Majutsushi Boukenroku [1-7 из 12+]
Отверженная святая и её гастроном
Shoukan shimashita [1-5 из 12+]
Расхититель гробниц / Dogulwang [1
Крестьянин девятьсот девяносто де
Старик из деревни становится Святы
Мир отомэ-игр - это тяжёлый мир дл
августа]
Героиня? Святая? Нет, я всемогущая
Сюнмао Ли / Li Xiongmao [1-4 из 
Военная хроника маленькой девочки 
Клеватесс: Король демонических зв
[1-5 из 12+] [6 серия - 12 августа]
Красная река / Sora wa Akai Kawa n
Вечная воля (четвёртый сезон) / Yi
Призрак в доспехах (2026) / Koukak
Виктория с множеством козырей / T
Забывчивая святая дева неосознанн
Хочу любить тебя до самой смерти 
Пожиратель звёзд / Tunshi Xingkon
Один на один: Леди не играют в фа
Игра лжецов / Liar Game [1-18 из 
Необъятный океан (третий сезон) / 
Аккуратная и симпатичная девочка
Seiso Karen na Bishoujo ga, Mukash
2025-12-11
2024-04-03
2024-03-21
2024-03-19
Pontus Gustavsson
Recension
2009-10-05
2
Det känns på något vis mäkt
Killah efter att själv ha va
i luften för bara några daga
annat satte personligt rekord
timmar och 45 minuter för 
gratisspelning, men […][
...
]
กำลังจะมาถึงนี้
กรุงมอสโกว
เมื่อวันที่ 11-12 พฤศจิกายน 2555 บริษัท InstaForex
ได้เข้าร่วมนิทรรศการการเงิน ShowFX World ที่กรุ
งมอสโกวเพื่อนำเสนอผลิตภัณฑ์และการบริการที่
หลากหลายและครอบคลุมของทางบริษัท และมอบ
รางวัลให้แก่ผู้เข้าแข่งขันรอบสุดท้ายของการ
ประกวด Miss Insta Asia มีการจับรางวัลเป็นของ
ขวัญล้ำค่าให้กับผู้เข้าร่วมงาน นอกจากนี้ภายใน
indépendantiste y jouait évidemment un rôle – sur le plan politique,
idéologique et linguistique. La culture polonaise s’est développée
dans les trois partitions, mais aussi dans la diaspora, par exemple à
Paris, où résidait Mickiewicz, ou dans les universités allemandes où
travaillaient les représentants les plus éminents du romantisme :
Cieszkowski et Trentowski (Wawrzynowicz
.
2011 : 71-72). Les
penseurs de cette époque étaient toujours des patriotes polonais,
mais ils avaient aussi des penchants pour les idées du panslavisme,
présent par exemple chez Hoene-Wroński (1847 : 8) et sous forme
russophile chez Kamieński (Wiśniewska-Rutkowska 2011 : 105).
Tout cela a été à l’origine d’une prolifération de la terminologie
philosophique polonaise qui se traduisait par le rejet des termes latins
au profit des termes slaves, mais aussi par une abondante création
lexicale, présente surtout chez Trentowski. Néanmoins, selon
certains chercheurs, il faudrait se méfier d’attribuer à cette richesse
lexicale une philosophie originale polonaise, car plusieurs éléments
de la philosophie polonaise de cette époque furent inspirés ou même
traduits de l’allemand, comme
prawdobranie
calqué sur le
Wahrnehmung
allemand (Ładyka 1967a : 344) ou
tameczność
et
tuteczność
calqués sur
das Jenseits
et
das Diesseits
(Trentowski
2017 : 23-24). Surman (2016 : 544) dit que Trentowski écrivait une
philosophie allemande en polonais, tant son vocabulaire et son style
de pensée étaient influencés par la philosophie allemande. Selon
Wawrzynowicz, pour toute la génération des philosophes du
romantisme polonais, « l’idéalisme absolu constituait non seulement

What the exercise asks:
Please retype every row above, keeping each line as it appears.

Problem solution:
Majutsushi Boukenroku [1-7 из 12+]
Отверженная святая и её гастроном
Shoukan shimashita [1-5 из 12+]
Расхититель гробниц / Dogulwang [1
Крестьянин девятьсот девяносто де
Старик из деревни становится Святы
Мир отомэ-игр - это тяжёлый мир дл
августа]
Героиня? Святая? Нет, я всемогущая
Сюнмао Ли / Li Xiongmao [1-4 из 
Военная хроника маленькой девочки 
Клеватесс: Король демонических зв
[1-5 из 12+] [6 серия - 12 августа]
Красная река / Sora wa Akai Kawa n
Вечная воля (четвёртый сезон) / Yi
Призрак в доспехах (2026) / Koukak
Виктория с множеством козырей / T
Забывчивая святая дева неосознанн
Хочу любить тебя до самой смерти 
Пожиратель звёзд / Tunshi Xingkon
Один на один: Леди не играют в фа
Игра лжецов / Liar Game [1-18 из 
Необъятный океан (третий сезон) / 
Аккуратная и симпатичная девочка
Seiso Karen na Bishoujo ga, Mukash
2025-12-11
2024-04-03
2024-03-21
2024-03-19
Pontus Gustavsson
Recension
2009-10-05
2
Det känns på något vis mäkt
Killah efter att själv ha va
i luften för bara några daga
annat satte personligt rekord
timmar och 45 minuter för 
gratisspelning, men […][
...
]
กำลังจะมาถึงนี้
กรุงมอสโกว
เมื่อวันที่ 11-12 พฤศจิกายน 2555 บริษัท InstaForex
ได้เข้าร่วมนิทรรศการการเงิน ShowFX World ที่กรุ
งมอสโกวเพื่อนำเสนอผลิตภัณฑ์และการบริการที่
หลากหลายและครอบคลุมของทางบริษัท และมอบ
รางวัลให้แก่ผู้เข้าแข่งขันรอบสุดท้ายของการ
ประกวด Miss Insta Asia มีการจับรางวัลเป็นของ
ขวัญล้ำค่าให้กับผู้เข้าร่วมงาน นอกจากนี้ภายใน
indépendantiste y jouait évidemment un rôle – sur le plan politique,
idéologique et linguistique. La culture polonaise s’est développée
dans les trois partitions, mais aussi dans la diaspora, par exemple à
Paris, où résidait Mickiewicz, ou dans les universités allemandes où
travaillaient les représentants les plus éminents du romantisme :
Cieszkowski et Trentowski (Wawrzynowicz
.
2011 : 71-72). Les
penseurs de cette époque étaient toujours des patriotes polonais,
mais ils avaient aussi des penchants pour les idées du panslavisme,
présent par exemple chez Hoene-Wroński (1847 : 8) et sous forme
russophile chez Kamieński (Wiśniewska-Rutkowska 2011 : 105).
Tout cela a été à l’origine d’une prolifération de la terminologie
philosophique polonaise qui se traduisait par le rejet des termes latins
au profit des termes slaves, mais aussi par une abondante création
lexicale, présente surtout chez Trentowski. Néanmoins, selon
certains chercheurs, il faudrait se méfier d’attribuer à cette richesse
lexicale une philosophie originale polonaise, car plusieurs éléments
de la philosophie polonaise de cette époque furent inspirés ou même
traduits de l’allemand, comme
prawdobranie
calqué sur le
Wahrnehmung
allemand (Ładyka 1967a : 344) ou
tameczność
et
tuteczność
calqués sur
das Jenseits
et
das Diesseits
(Trentowski
2017 : 23-24). Surman (2016 : 544) dit que Trentowski écrivait une
philosophie allemande en polonais, tant son vocabulaire et son style
de pensée étaient influencés par la philosophie allemande. Selon
Wawrzynowicz, pour toute la génération des philosophes du
romantisme polonais, « l’idéalisme absolu constituait non seulement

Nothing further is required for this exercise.